* [Exercise prompt]
Omit all pictures and give the records below again exactly as written.

+++ Entries supplied

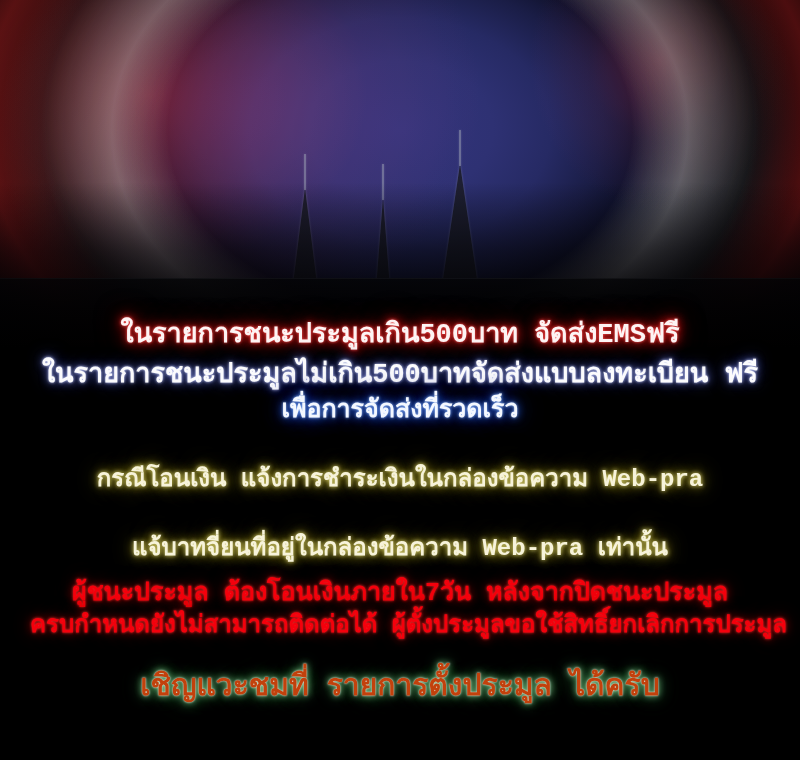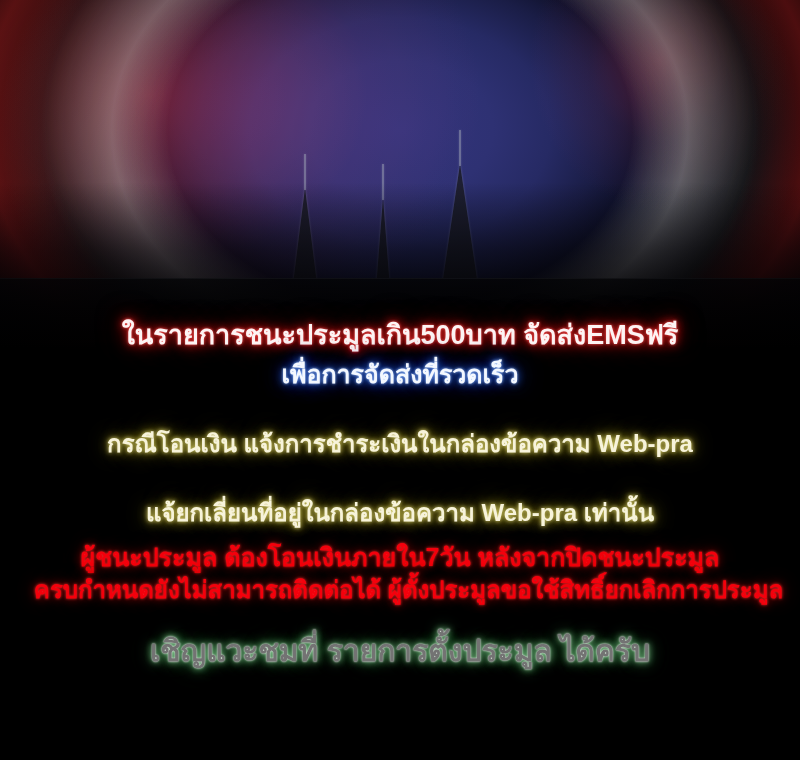--- a/index.html
+++ b/index.html
@@ -13,7 +13,7 @@
     height: 760px;
     overflow: hidden;
     background: #050507;
-    font-family: Liberation Sans, sans-serif;
+    font-family: Liberation Mono, monospace;
   }
 
   

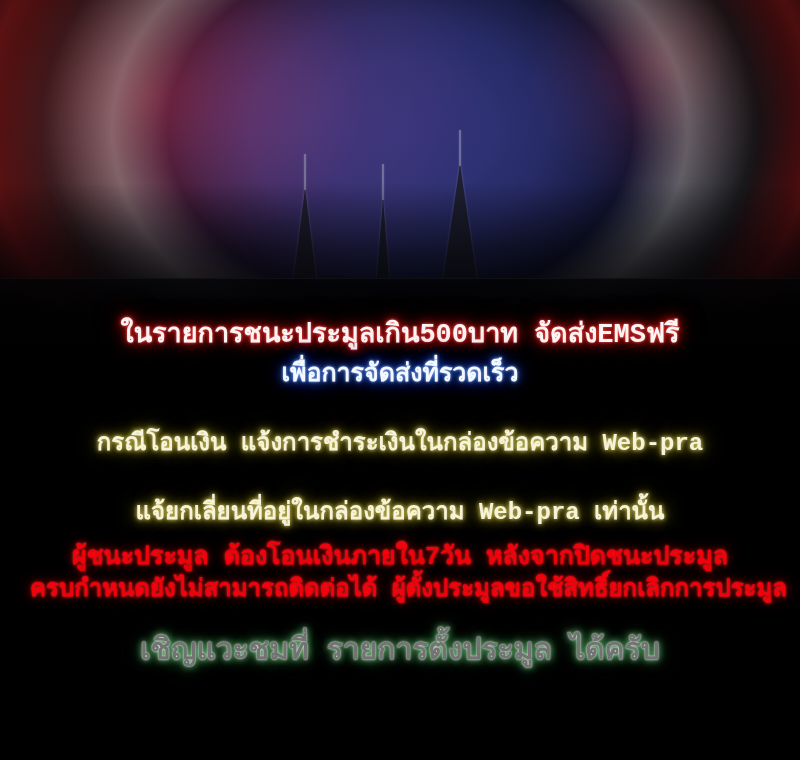--- a/index.html
+++ b/index.html
@@ -262,6 +262,7 @@
   <div id="text-block">
     <span class="line" id="line-ems-free">ในรายการชนะประมูลเกิน500บาท จัดส่งEMSฟรี</span>
 
+    <span class="line" id="line-registered-free">ในรายการชนะประมูลไม่เกิน500บาทจัดส่งแบบลงทะเบียน ฟรี</span>
 
     <span class="line" id="line-fast-delivery">เพื่อการจัดส่งที่รวดเร็ว</span>
 

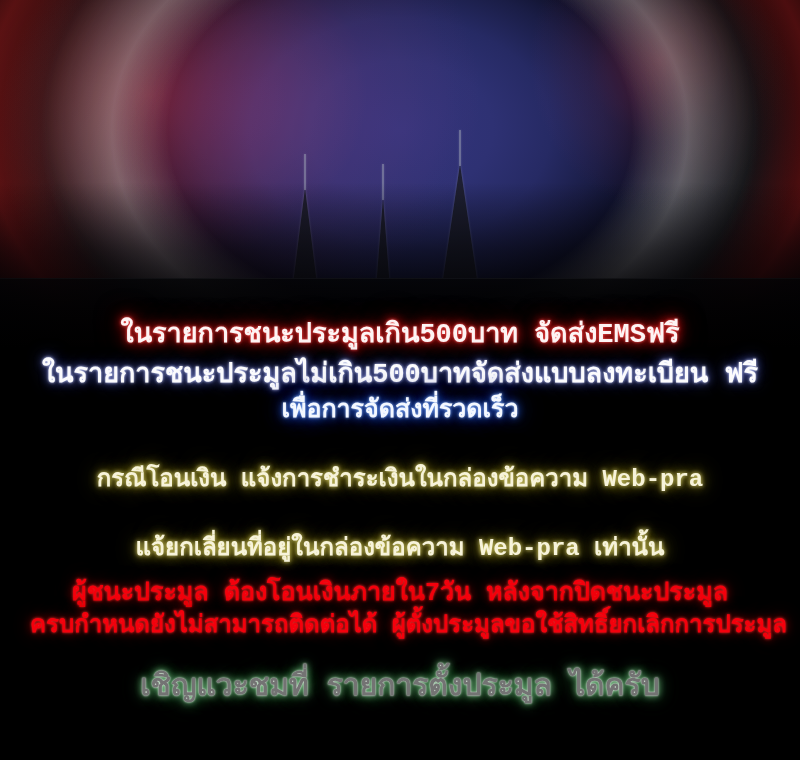--- a/index.html
+++ b/index.html
@@ -268,7 +268,7 @@
 
     <span class="line" id="line-transfer-notify">กรณีโอนเงิน แจ้งการชำระเงินในกล่องข้อความ Web-pra</span>
 
-    <span class="line" id="line-address-change">แจ้ยกเลี่ยนที่อยู่ในกล่องข้อความ Web-pra เท่านั้น</span>
+    <span class="line" id="line-address-change">แจ้บาทจี่ยนที่อยู่ในกล่องข้อความ Web-pra เท่านั้น</span>
 
     <span class="line" id="line-pay-7days">ผู้ชนะประมูล ต้องโอนเงินภายใน7วัน หลังจากปิดชนะประมูล</span>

++++++

* [Task result]
--- a/index.html
+++ b/index.html
@@ -13,7 +13,7 @@
     height: 760px;
     overflow: hidden;
     background: #050507;
-    font-family: Liberation Sans, sans-serif;
+    font-family: Liberation Mono, monospace;
   }
 
   

--- a/index.html
+++ b/index.html
@@ -262,6 +262,7 @@
   <div id="text-block">
     <span class="line" id="line-ems-free">ในรายการชนะประมูลเกิน500บาท จัดส่งEMSฟรี</span>
 
+    <span class="line" id="line-registered-free">ในรายการชนะประมูลไม่เกิน500บาทจัดส่งแบบลงทะเบียน ฟรี</span>
 
     <span class="line" id="line-fast-delivery">เพื่อการจัดส่งที่รวดเร็ว</span>
 

--- a/index.html
+++ b/index.html
@@ -268,7 +268,7 @@
 
     <span class="line" id="line-transfer-notify">กรณีโอนเงิน แจ้งการชำระเงินในกล่องข้อความ Web-pra</span>
 
-    <span class="line" id="line-address-change">แจ้ยกเลี่ยนที่อยู่ในกล่องข้อความ Web-pra เท่านั้น</span>
+    <span class="line" id="line-address-change">แจ้บาทจี่ยนที่อยู่ในกล่องข้อความ Web-pra เท่านั้น</span>
 
     <span class="line" id="line-pay-7days">ผู้ชนะประมูล ต้องโอนเงินภายใน7วัน หลังจากปิดชนะประมูล</span>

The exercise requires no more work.